* [Exercise passage]:

---------------

Human friendly robotics
Artificial intelligence entrepreneur Mark Palatucci talks to John Thornhill about the consumer robot revolution and his efforts to help create empathy between humans and their robot toys
Presented by John Thornhill. Produced by Fiona Symon
Hello and welcome to Tech Tonic, a podcast that looks at the way technology is changing our lives. I'm Hannah Kuchler, Financial Times San Francisco correspondent. Last week, we heard from Danah Boyd about the impact of social media on our political and cultural lives. This week, we talked to an artificial intelligence entrepreneur about the consumer robot revolution.
Where is that robot looking, and how often does that robot actually turn in your direction and look up and try to look in your eye? And, you know, that's something that we didn't think about and then ended up being a very powerful moment. And then we've really tried to kind of lean into that and we've added quite a lot in terms of those types of things that really helped create that empathy and the bond.
That's the voice of Mark Palatucci, who came into the studio recently to talk to the FT's innovation editor, John Thornhill, about his work in trying to create empathy between humans and their robot toys, and about how we should got about regulating the use of consumer robots.
So welcome to the FT studio, Mark. I wondered if you could start out by telling us your background. How did you get interested in robotics?
I started working in robotics in 2004. The US government had launched something called the DARPA Grand Challenge. The goal was to create a self-driving autonomous car that could navigate its way through the Mojave Desert in California. You know, I was lucky enough to join the team at Stanford and participated in that, and just found a deep love for robotics and realised the huge impact it was going to have and decided to focus the rest of my career on that.
And that was Sebastian Thrun, was it?
That's correct. Yeah, he--
And how did that challenge go?
So Stanford was lucky enough to win in 2005 and it was just an incredible experience. I remember being there when the car drove its first mile through the desert. It was 110 degrees and super hot and you know, everyone, Sebastian popped a bottle of champagne, and we were kind of having this little mini party in the desert.
How did you get from there to being a co-founder of Anki?
A lot of the folks that worked on that team had trained and studied at the Robotics Institute of Carnegie Mellon, and at the time, I applied and was very lucky enough to get in and made the move to Pittsburgh, and that's where I met my two co-founders of Anki, Hanns Tappeiner and Boris Sofman. We were all in the same incoming PhD class together, and a few years in, we got super excited about the idea of applying robotics to consumer applications.
Why consumer applications?
Well, at the time, there was almost nothing that was happening in consumer. Most of the things we were working on were related to government research and industrial automation, occasionally military type of applications. But nothing had made it yet into consumer products, and we realised that there were some really big trends that were causing that to change and that's where we saw opportunity.
Right. So tell us about Anki. What do you produce? Can you tell us about some of the products that you have--
Anki is a robotics and AI company, and we're focused on consumer products. We're focused on taking the sophisticated science of robotics, computer vision, machine learning, signal processing, and really bringing it to applications and consumer products that you could buy at retail for maybe 100 pounds or 200 pounds. We've started focusing on entertainment, initially, so we have two products in market-- Overdrive and our second is Cozmo, and we plan to continue to focus on consumers going forward.

---------------

* [Supplied entries]:
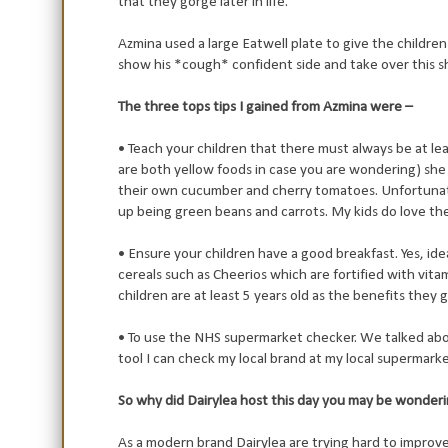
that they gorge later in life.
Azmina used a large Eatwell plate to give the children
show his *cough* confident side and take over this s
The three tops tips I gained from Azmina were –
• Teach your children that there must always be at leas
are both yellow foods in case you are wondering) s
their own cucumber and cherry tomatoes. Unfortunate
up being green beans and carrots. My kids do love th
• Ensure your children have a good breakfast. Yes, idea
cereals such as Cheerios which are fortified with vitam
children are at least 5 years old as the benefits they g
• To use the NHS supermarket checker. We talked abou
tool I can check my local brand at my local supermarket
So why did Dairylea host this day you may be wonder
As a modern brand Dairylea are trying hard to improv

---------------

* [Tasks to carry out]:
• A. According to the podcast transcript, in what year did Mark Palatucci start working in robotics?
• B. Rewrite the listing from its first line through the line containing "their own cucumber", replacing "children" with "kids" and keeping everything else the same. Omit the pictures.

* [Answers in order]:
• A. 2004

• B.
that they gorge later in life.
Azmina used a large Eatwell plate to give the kids
show his *cough* confident side and take over this s
The three tops tips I gained from Azmina were –
• Teach your kids that there must always be at leas
are both yellow foods in case you are wondering) s
their own cucumber and cherry tomatoes. Unfortunate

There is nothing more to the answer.